#### PROBLEM:
Go to the line with "services de grande" in the material below and copy from there through the line with "Para saber mais", exactly. Pictures are not copied.

··· RECORD EXCERPTS ···

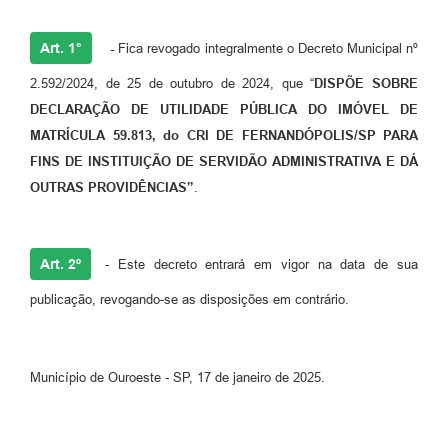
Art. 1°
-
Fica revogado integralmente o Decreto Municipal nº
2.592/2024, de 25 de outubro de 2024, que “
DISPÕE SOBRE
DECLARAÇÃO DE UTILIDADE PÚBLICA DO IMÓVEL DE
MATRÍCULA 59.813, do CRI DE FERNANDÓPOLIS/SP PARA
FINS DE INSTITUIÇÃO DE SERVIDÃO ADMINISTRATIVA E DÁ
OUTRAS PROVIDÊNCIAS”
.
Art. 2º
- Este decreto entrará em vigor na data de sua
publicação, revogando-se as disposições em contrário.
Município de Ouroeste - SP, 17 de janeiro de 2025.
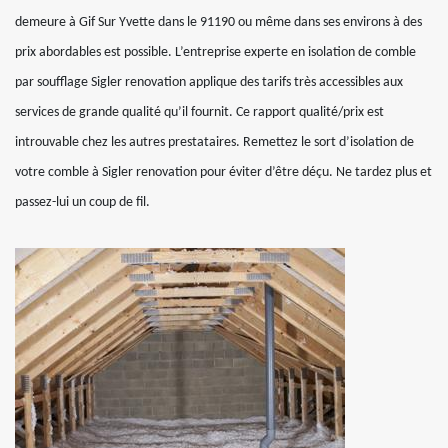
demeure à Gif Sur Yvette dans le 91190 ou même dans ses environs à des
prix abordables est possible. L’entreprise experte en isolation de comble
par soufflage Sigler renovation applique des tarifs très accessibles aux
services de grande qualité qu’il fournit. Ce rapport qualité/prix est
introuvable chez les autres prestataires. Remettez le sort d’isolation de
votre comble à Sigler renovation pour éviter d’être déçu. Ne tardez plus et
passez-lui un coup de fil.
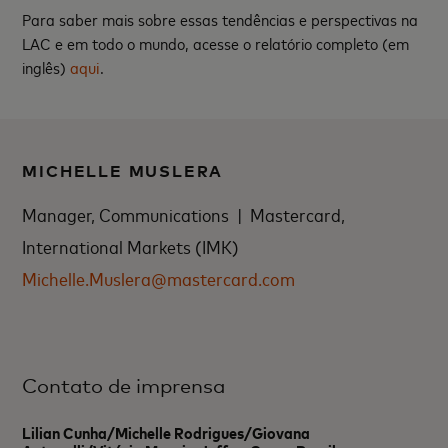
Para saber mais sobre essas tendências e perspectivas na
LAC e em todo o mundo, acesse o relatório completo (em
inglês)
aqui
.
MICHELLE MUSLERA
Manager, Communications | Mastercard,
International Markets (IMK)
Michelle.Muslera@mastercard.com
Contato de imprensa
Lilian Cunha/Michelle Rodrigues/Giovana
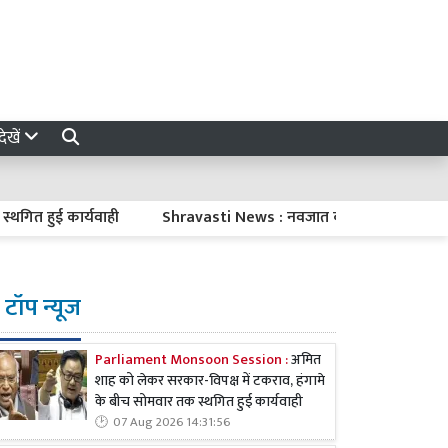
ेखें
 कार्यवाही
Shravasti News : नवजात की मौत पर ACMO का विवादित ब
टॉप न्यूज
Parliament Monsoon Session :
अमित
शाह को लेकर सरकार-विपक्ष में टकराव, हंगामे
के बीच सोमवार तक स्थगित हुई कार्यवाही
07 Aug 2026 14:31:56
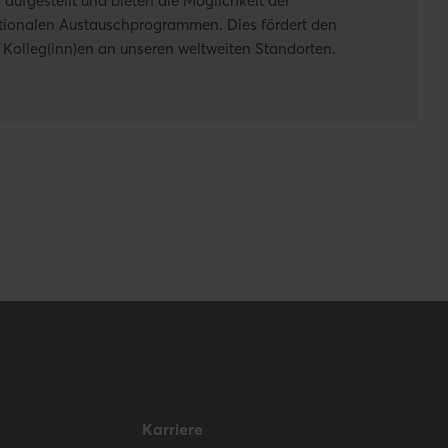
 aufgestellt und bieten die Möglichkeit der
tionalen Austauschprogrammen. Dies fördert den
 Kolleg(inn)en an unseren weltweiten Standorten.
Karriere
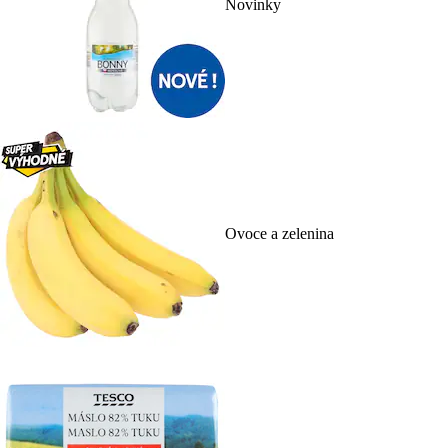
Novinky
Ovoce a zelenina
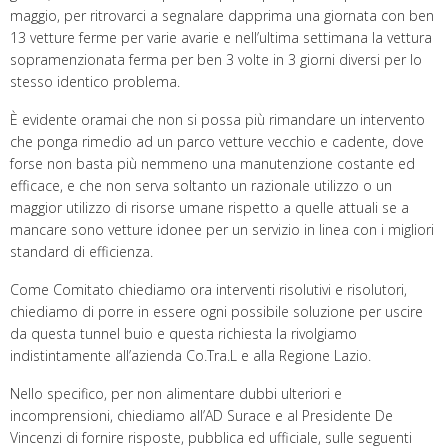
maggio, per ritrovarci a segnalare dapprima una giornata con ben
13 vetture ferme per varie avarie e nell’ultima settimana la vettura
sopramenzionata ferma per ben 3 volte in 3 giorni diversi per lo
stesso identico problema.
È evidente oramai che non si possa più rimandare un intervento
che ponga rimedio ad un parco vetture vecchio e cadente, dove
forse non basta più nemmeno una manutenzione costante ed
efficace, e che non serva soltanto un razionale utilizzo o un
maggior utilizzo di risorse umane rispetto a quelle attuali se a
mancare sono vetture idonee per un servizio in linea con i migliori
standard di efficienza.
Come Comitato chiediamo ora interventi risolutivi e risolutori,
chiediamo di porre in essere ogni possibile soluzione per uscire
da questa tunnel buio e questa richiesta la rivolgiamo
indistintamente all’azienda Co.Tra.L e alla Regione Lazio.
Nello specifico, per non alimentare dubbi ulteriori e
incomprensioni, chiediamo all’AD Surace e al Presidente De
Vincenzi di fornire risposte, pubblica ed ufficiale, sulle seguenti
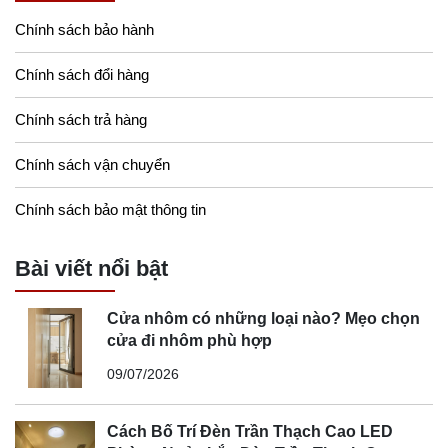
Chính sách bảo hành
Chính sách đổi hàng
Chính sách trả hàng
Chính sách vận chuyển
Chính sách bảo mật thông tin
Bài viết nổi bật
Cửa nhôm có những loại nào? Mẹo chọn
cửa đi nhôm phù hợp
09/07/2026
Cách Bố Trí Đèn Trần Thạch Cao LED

···

#### WRITTEN RESPONSE:
services de grande qualité qu’il fournit. Ce rapport qualité/prix est
introuvable chez les autres prestataires. Remettez le sort d’isolation de
votre comble à Sigler renovation pour éviter d’être déçu. Ne tardez plus et
passez-lui un coup de fil.
Para saber mais sobre essas tendências e perspectivas na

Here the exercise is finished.